Despite stunning the casting team with his audition tape, Sarkies said Waititi hit a few bumps along the way.
"I remember the first day on set it was slightly tricky, he just wasn't clicking into it. He was trying, but there was something slightly flat about it. But by the second day on set - just by observing the more experienced actors on set, he just totally clicked into it and he was an incredible presence every time we rolled the camera."
Sarkies won't take any credit for inspiring Waititi to become what he is today, at least not directly.
"I guess Scarfies gave him that chance to see what average directing looked like and think 'Oh, I could do better than that.'"
Sarkies and Waititi did work together again on a couple of commercials and a "terrible" TV drama called The Strip. "I think that was the show that made him decide he didn't just want to be an actor," Sarkies said, "because it was a pretty horrible show."
Looking back, he never could have guessed that his nerdy filmmaking and comedy friends would be the global superstars they are today.
"Taika, Bret McKenzie, Jemaine Clement - I knew all those guys when they were just doing shows at a little theatre in Wellington. I remember thinking to myself 'Gosh, there's so much talent here, it's a shame that only Wellingtonians are going to get to see them.' Little did I know."
In the final interview of the DVD special features, Waititi is asked what he hopes to do in the future.
"I wanna be in Lord of the Rings," he replies. "I reckon I could play Gollum quite well, eh."
49 Brown St, which is both the real and fictional address, was for a time the most iconic of all the student flats. It was the 660 Castle St of the early 2000s.

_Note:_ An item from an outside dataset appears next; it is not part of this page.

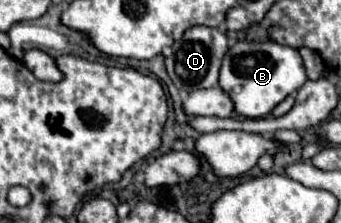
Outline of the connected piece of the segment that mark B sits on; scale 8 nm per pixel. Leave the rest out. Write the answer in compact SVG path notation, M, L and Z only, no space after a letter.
M239 39L223 57L219 87L231 97L233 107L239 115L259 119L273 111L287 95L295 93L307 81L303 59L297 49L267 41L245 41Z

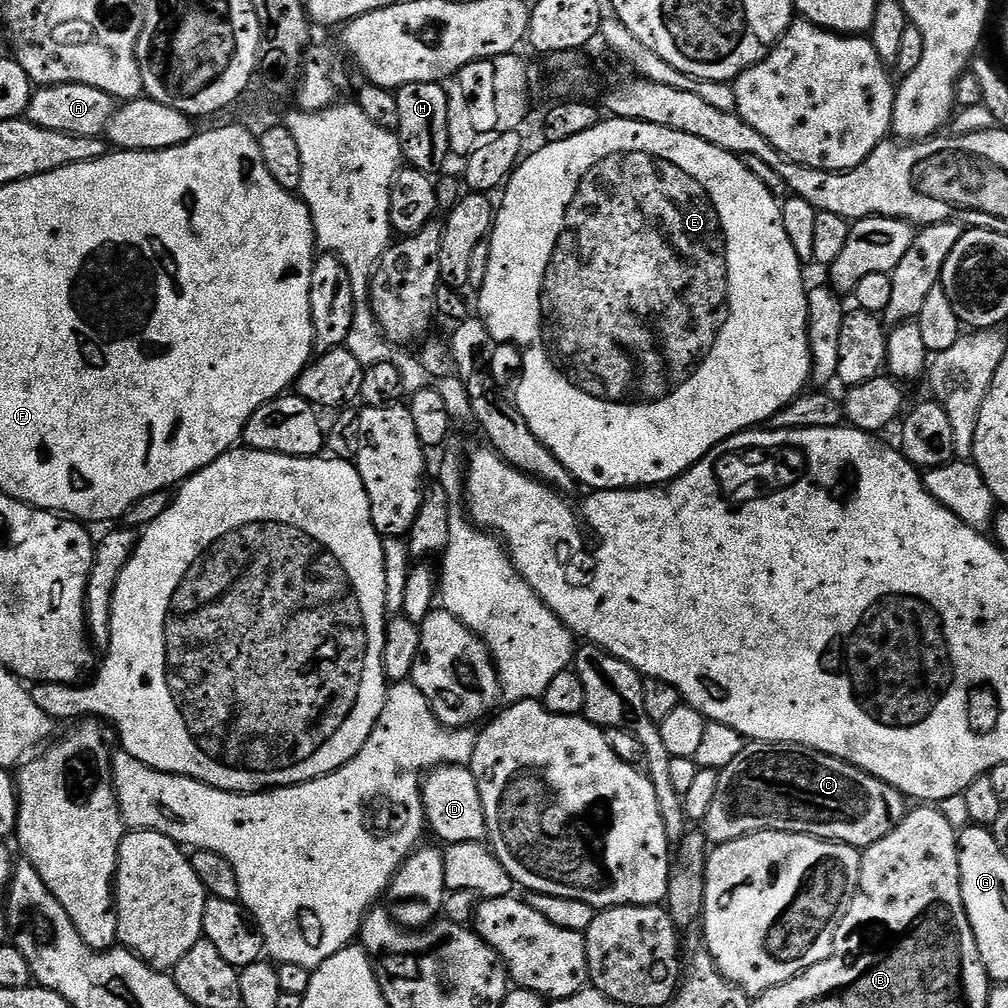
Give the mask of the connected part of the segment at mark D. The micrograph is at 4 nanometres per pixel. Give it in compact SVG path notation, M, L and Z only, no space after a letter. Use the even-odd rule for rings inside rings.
M444 764L431 769L422 780L424 818L430 832L445 845L481 843L487 837L488 823L482 806L482 794L474 782L471 767L463 764Z

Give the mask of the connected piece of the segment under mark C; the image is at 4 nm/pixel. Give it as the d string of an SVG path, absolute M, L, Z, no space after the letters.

Robert was wandering the streets of Dunedin one evening, when he looked up from the Speight's brewery and saw 49 Brown sitting in its iconic place on the skyline. "That's gotta be the scarfies' house," he thought. It was dingy, and dark, and its hilltop view meant that the whole city could be captured in one shot.
Unfortunately, like most student flats, it was way too small to get a film crew inside. The party scenes, any of the scenes in the hallway, and a couple of the bedroom scenes were all shot in the actual house, but the kitchen, lounge and basement don't exist.

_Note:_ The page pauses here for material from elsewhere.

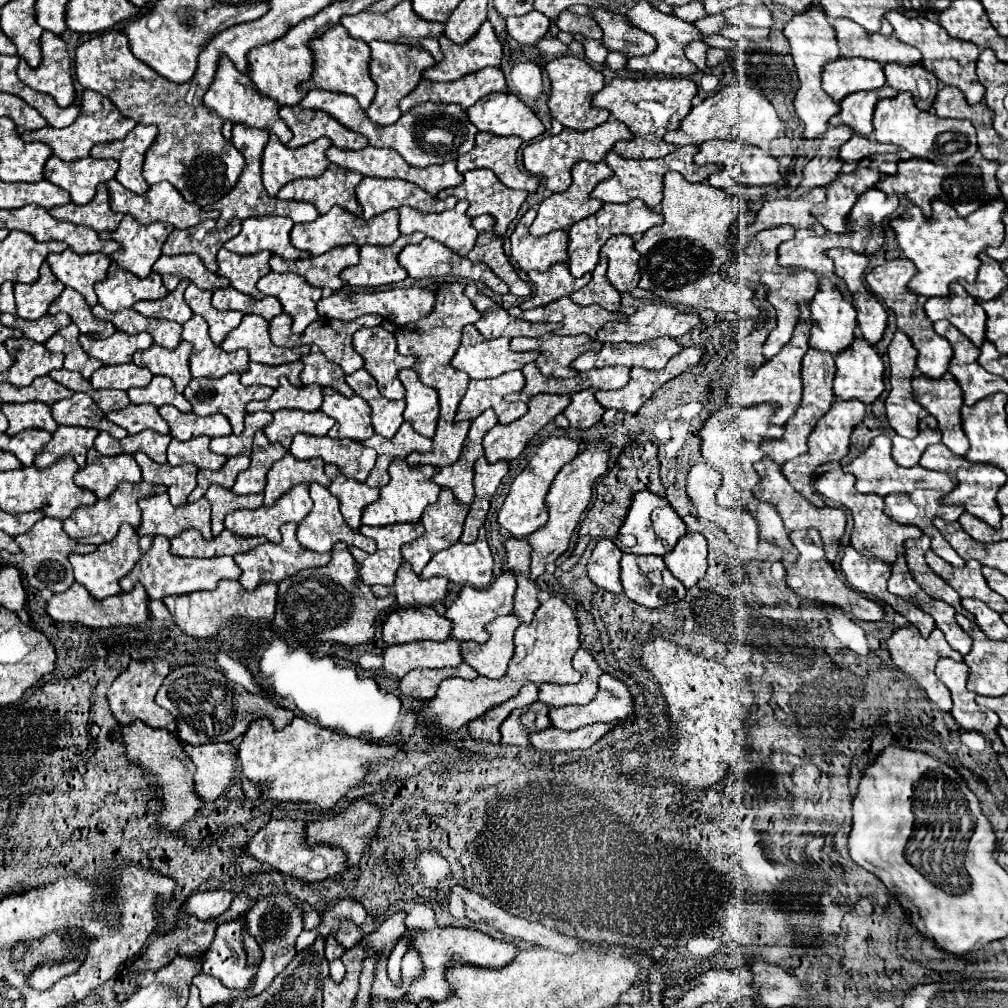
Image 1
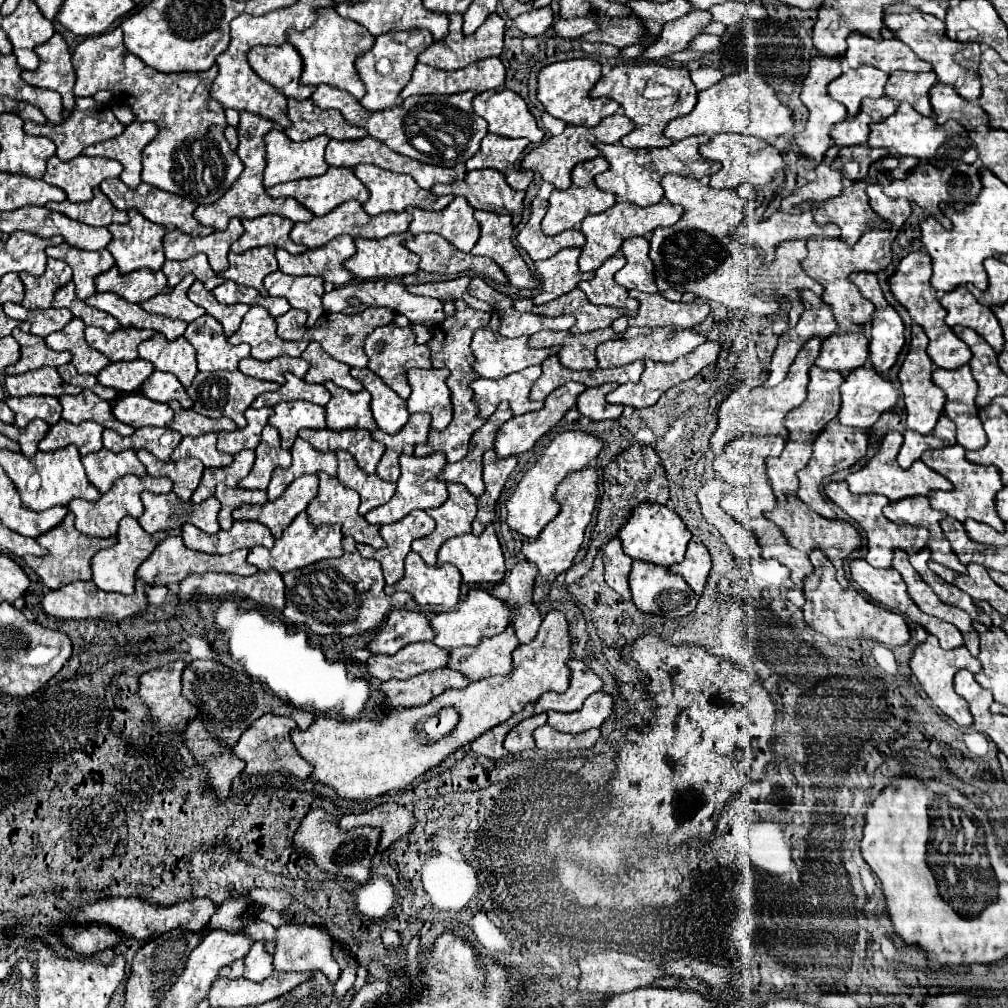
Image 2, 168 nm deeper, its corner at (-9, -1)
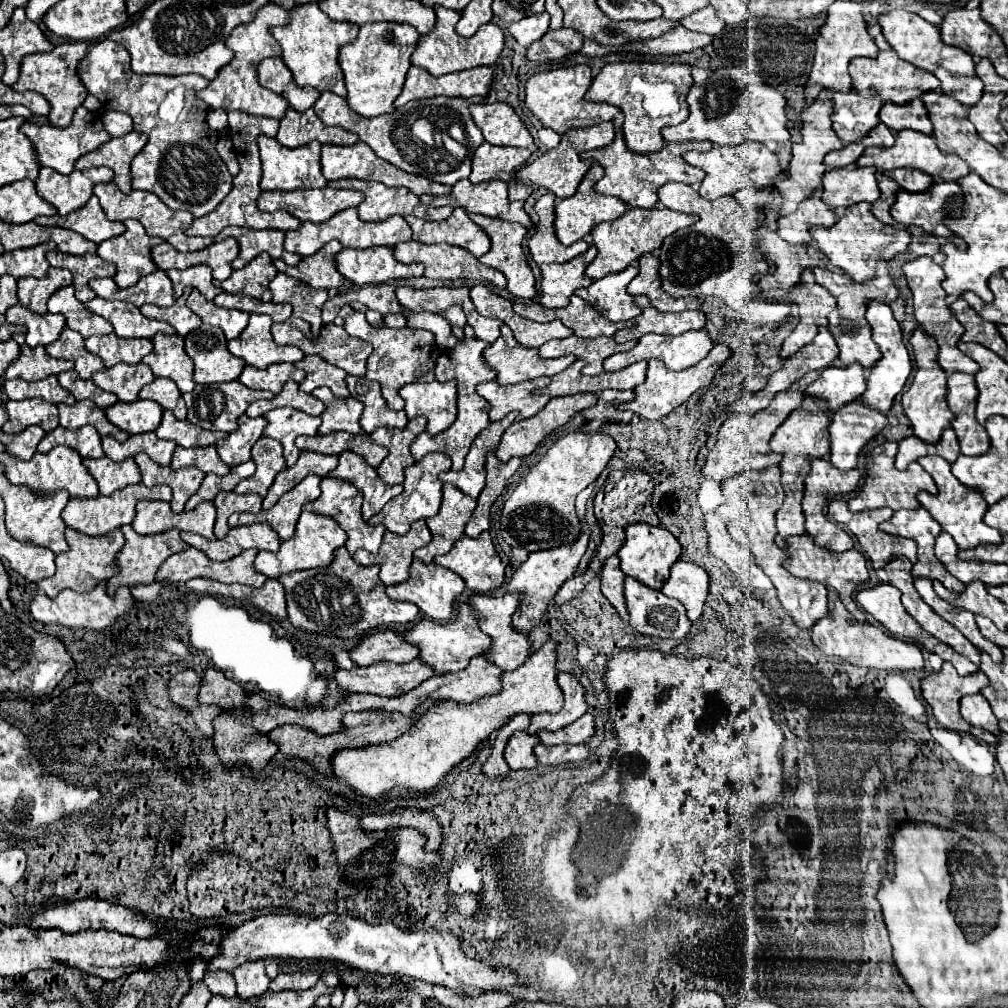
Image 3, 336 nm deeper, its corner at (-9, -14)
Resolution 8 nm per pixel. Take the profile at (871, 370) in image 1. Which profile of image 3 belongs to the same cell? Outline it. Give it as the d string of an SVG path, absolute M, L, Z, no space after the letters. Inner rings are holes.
M861 399L845 403L833 413L831 433L831 463L839 469L853 469L865 443L889 423L887 415L865 405Z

What they needed was a set that was even worse than the house, which was pretty shit. "I basically wanted to create an environment that an audience could smell and feel the cold of," Sarkies said.
There was an old abandoned building in Roslyn that was slated for demolition. It was covered in mould and hadn't seen a bar of soap in a decade. It was perfect. All the set dressing and texture was there already, which worked out because they couldn't afford it anyway.
The producers offered the contractors some money to halt the demolition and let them film there for a few weeks. They wouldn't allow that, but they did allow the crew to help take it apart. The crew took out entire rooms and replanted them in their makeshift studio - an abandoned car park building on Princes St. Their unconventional filming space meant the basement had to be built on the second story.
Creating a cultural icon
Of the 50 people who made up the cast and crew, only one member of the crew had ever had a role in a feature film before. It was a crew of first-timers, from the directors to the actors to the producer.
For Sarkies, it was important that it wasn't a cynically made film; it was young people making a film about young people. This meant that the culture depicted had some truth to it, which is why it resonated.
"It reflected something of a spirit of a place, a time and an age, that I was able to do because I lived all that. I didn't lock anyone in a basement or contemplate murder or even smoke a lot of dope, but I'd been immersed in that world for years."
"Every time you put something out into the world, and it resonates with the culture, it becomes part of the culture," he said. "It was my dream that it would help give that culture, for a period, a specific identity, in the same way the capping shows of old and the Dunedin Sound did."